SIREN traded near $0.0562, down about 34% on the day and roughly 95% over the week, per CoinGecko. Its market capitalization has fallen to about $40.9 million. The token reached an all-time high of $3.61 on March 22, putting it down more than 98% from that peak.
A market controlled by one wallet
SIREN is a BNB Chain meme token launched through the Four.meme platform under the SirenAI branding, per CoinGecko. It carries the trappings of an AI trading-agent project, but trading activity has centered on speculation rather than any live product.
On-chain analyst EmberCN put the controller’s holdings at roughly 94% of total supply, or about 680 million SIREN, sold across two days for about 64.8 million USDT. EmberCN tracked the price falling from about $1.30 to $0.05 over the move, with roughly 200 million tokens flowing to Binance Wallet, Gate and KuCoin and the rest absorbed by hundreds of addresses buying below $0.10.
The token has run hot before. After its March peak it gave back most of those gains, and a later rally carried it back above $1 ahead of the current distribution, per CoinGecko price data.
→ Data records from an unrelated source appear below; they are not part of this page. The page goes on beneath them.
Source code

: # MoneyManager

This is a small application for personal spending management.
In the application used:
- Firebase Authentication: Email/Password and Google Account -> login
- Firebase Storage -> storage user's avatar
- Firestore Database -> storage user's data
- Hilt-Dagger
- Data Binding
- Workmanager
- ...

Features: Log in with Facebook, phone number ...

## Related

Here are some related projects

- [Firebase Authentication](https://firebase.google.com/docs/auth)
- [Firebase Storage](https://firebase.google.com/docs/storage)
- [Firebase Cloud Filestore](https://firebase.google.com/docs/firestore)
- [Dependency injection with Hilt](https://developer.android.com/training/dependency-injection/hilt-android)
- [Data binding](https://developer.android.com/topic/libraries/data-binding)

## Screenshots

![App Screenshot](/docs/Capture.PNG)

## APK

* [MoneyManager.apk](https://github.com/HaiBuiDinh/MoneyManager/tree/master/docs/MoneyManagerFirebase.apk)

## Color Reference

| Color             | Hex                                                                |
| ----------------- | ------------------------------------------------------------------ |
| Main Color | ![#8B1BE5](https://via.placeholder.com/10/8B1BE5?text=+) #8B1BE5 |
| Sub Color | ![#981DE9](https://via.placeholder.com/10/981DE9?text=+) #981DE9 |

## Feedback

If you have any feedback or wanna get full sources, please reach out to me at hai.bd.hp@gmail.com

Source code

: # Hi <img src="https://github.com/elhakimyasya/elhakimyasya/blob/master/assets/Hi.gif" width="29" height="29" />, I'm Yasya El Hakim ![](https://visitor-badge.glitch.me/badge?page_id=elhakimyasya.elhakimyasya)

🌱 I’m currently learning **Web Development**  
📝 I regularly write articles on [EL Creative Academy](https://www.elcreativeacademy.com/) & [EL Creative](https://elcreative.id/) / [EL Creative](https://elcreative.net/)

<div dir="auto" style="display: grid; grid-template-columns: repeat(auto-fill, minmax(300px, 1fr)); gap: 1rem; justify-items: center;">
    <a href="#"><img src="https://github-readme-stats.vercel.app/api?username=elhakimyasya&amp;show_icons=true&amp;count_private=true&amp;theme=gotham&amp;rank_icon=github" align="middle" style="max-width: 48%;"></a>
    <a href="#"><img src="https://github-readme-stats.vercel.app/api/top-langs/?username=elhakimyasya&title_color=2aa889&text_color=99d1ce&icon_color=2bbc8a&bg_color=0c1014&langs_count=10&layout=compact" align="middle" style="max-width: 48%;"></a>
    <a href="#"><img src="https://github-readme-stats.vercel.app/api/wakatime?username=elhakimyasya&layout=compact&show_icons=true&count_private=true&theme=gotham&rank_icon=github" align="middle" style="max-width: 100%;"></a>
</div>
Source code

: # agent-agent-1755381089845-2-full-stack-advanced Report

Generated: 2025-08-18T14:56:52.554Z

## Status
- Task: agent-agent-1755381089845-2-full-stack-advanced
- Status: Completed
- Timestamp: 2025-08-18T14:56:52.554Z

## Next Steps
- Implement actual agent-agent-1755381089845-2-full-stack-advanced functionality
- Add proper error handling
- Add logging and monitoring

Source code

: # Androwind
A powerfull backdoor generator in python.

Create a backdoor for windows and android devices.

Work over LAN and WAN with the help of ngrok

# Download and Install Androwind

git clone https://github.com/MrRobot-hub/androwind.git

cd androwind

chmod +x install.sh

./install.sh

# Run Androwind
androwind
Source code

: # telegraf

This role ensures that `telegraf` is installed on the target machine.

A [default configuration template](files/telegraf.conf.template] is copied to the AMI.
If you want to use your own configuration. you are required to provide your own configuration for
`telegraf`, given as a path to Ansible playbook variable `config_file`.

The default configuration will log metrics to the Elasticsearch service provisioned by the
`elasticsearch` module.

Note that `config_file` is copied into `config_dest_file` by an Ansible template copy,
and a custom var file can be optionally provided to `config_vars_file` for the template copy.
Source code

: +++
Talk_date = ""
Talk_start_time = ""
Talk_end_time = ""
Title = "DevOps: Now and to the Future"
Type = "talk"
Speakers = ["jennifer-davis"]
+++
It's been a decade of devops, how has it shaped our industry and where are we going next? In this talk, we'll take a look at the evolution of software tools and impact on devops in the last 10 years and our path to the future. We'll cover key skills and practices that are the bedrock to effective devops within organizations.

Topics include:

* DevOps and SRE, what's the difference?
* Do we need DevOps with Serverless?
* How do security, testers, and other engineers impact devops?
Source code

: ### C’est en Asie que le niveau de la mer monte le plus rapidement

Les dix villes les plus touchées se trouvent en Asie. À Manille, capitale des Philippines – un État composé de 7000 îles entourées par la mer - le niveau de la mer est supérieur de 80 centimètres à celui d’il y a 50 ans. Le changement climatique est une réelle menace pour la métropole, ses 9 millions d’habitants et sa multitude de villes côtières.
A liquidity event of its own making
The collapse ran against a rising broader market, with the total crypto market capitalization near $2.36 trillion and up on the day, per CoinGecko. That left the SIREN drawdown without a macroeconomic, regulatory, or security trigger, a contrast to the breach-driven losses that pushed Q2 to a record for DeFi exploits.
SIREN’s 24-hour trading volume topped $51 million even as the price fell, per CoinGecko, a turnover heavy relative to its shrunken market cap and consistent with forced and panic selling. After the unwind, the controller still held about 39.1 million USDT on-chain, leaving open the question of whether further deposits to exchanges will push the price lower.